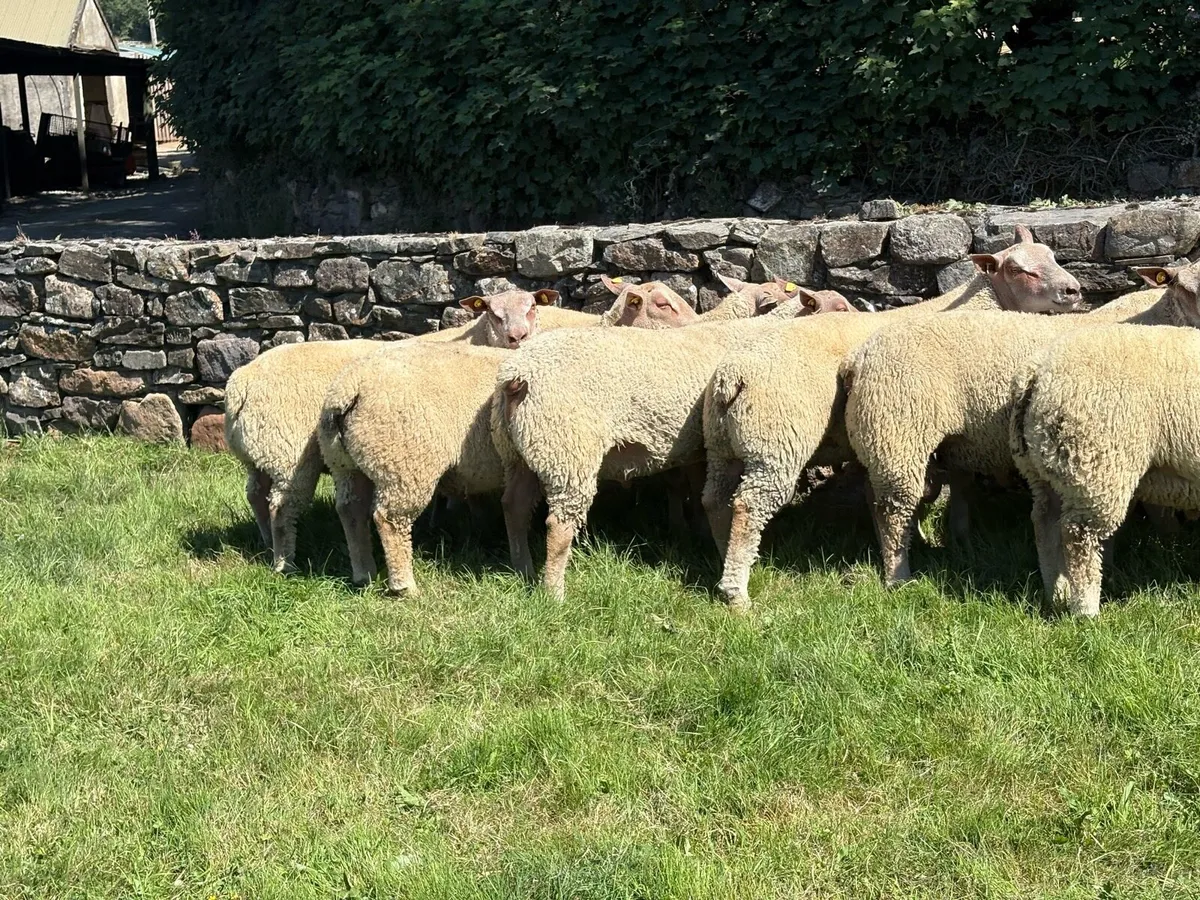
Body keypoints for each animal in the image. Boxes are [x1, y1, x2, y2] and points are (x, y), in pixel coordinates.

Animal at [491, 286, 857, 599]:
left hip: (520, 452)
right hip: (568, 449)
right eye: (840, 309)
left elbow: (699, 495)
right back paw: (554, 593)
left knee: (513, 505)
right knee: (558, 524)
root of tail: (518, 376)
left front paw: (699, 537)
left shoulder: (702, 448)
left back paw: (523, 569)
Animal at [704, 225, 1085, 609]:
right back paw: (737, 592)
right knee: (749, 505)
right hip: (777, 445)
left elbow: (952, 487)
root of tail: (731, 379)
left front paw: (955, 538)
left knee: (716, 500)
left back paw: (723, 563)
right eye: (1019, 270)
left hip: (723, 447)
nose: (1073, 290)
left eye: (1052, 256)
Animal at [1010, 262, 1200, 616]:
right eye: (1183, 288)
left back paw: (1055, 593)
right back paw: (1086, 611)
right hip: (1099, 463)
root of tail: (1039, 372)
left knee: (1045, 522)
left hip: (1044, 464)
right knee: (1079, 536)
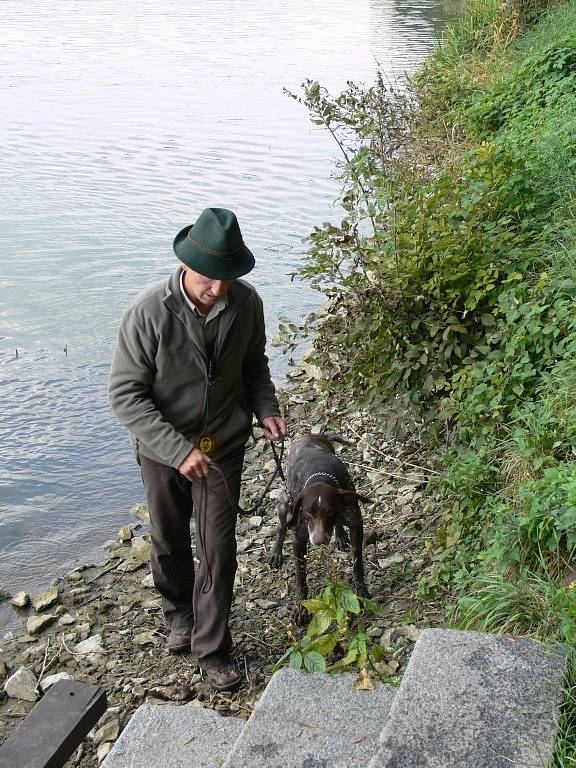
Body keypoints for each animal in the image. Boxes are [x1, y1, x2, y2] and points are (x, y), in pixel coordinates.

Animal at [268, 432, 372, 624]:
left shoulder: (355, 523)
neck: (320, 475)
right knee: (282, 526)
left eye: (329, 511)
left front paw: (361, 592)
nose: (318, 540)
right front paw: (300, 608)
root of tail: (313, 434)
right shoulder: (299, 538)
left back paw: (340, 536)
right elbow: (300, 579)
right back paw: (276, 552)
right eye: (308, 513)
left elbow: (357, 563)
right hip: (286, 501)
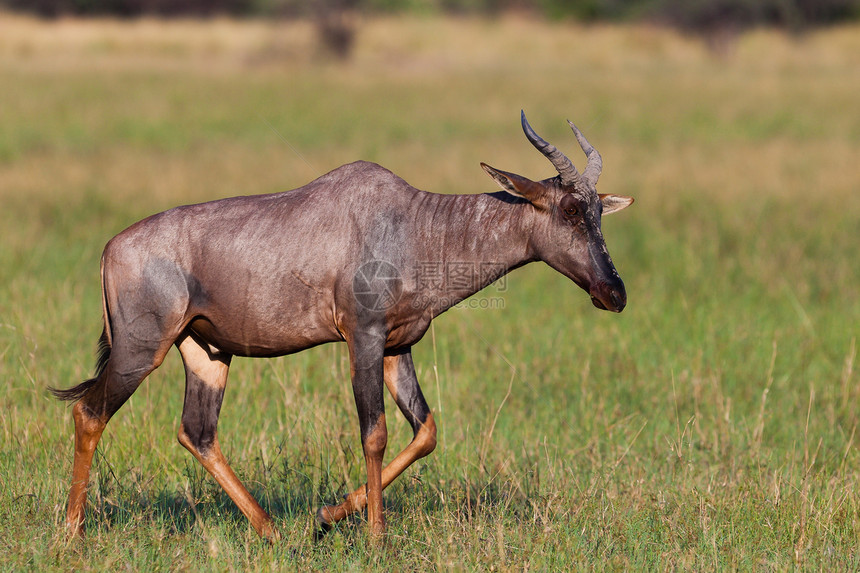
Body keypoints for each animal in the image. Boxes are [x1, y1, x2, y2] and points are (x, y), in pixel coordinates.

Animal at [52, 111, 632, 540]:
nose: (615, 294)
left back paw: (273, 532)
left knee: (197, 431)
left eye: (600, 211)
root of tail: (110, 249)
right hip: (141, 348)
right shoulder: (364, 338)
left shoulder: (399, 346)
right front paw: (376, 537)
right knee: (90, 413)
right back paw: (72, 533)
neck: (413, 222)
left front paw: (329, 516)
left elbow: (426, 432)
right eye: (570, 209)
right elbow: (373, 432)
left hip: (206, 352)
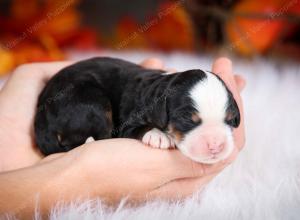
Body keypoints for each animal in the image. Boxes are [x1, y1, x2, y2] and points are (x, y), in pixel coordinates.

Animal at [35, 57, 240, 164]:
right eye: (187, 119)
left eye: (230, 120)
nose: (216, 146)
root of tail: (41, 116)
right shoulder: (128, 121)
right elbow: (137, 128)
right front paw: (158, 135)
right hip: (93, 104)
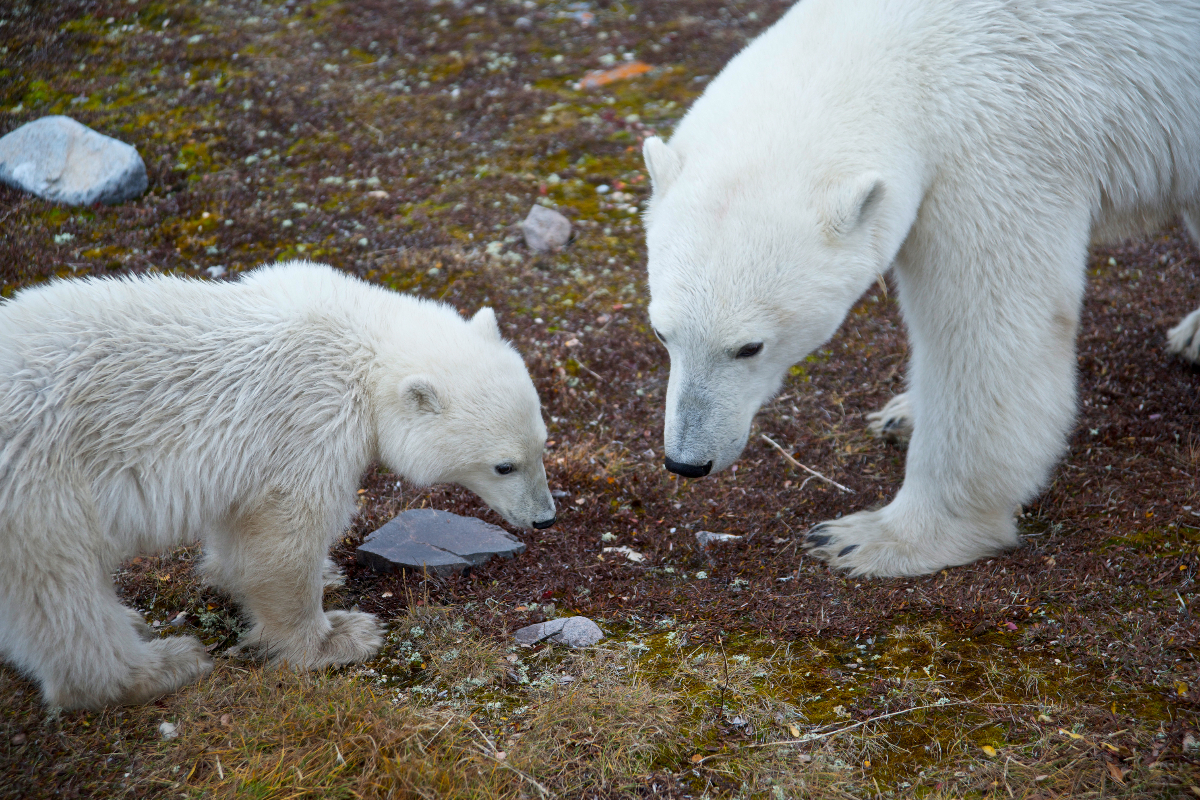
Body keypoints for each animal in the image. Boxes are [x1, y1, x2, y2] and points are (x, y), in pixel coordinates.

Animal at [0, 261, 556, 709]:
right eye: (504, 466)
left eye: (543, 445)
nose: (545, 518)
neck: (358, 340)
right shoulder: (310, 419)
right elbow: (284, 532)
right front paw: (335, 637)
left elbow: (239, 526)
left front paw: (320, 575)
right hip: (41, 484)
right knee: (61, 589)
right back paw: (158, 667)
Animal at [641, 0, 1200, 577]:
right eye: (661, 333)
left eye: (749, 347)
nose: (687, 461)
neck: (907, 48)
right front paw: (903, 415)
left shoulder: (1001, 146)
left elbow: (989, 331)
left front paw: (871, 538)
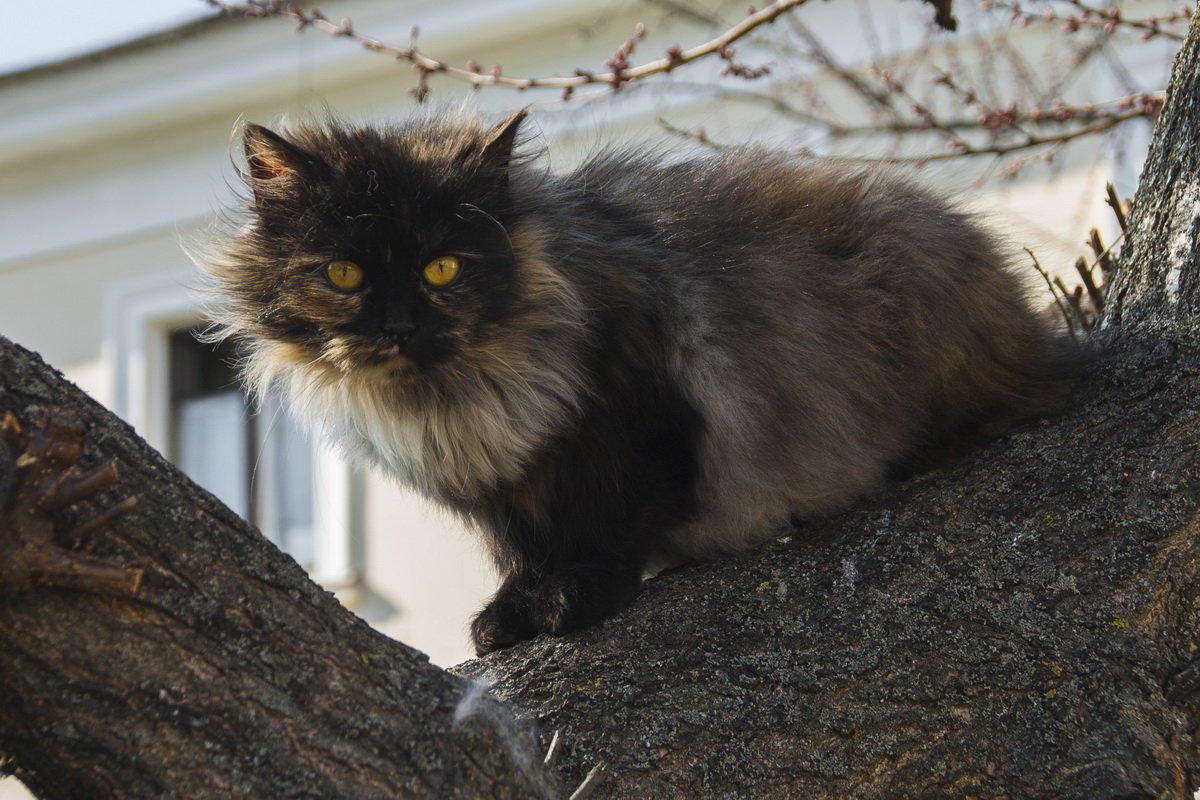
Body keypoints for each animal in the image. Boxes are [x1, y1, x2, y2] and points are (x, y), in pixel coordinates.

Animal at [196, 109, 1080, 652]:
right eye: (343, 274)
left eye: (443, 268)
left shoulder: (638, 412)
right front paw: (510, 612)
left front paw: (571, 599)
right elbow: (523, 548)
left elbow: (611, 519)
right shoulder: (507, 492)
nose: (399, 327)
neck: (462, 399)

▸ **WHAT YOU NEED TO DO**: Go back to the listing above and reproduce, exactly, the stretch from the line bearing "right back paw: (158, 667)" through the line bearing "left shoulder: (638, 412)", without its pictures.

▸ **SOLUTION TO THIS TASK**:
right back paw: (158, 667)
Animal at [641, 0, 1200, 577]:
right eye: (661, 333)
left eye: (749, 347)
nose: (687, 461)
neck: (907, 48)
right front paw: (903, 415)
left shoulder: (1001, 146)
left elbow: (989, 331)
left front paw: (871, 538)
Body keypoints for each animal in the image. Boxes are [x1, y1, x2, y2] and points are (x, y), in pixel coordinates.

Animal at [196, 109, 1080, 652]:
right eye: (343, 274)
left eye: (443, 268)
left shoulder: (638, 412)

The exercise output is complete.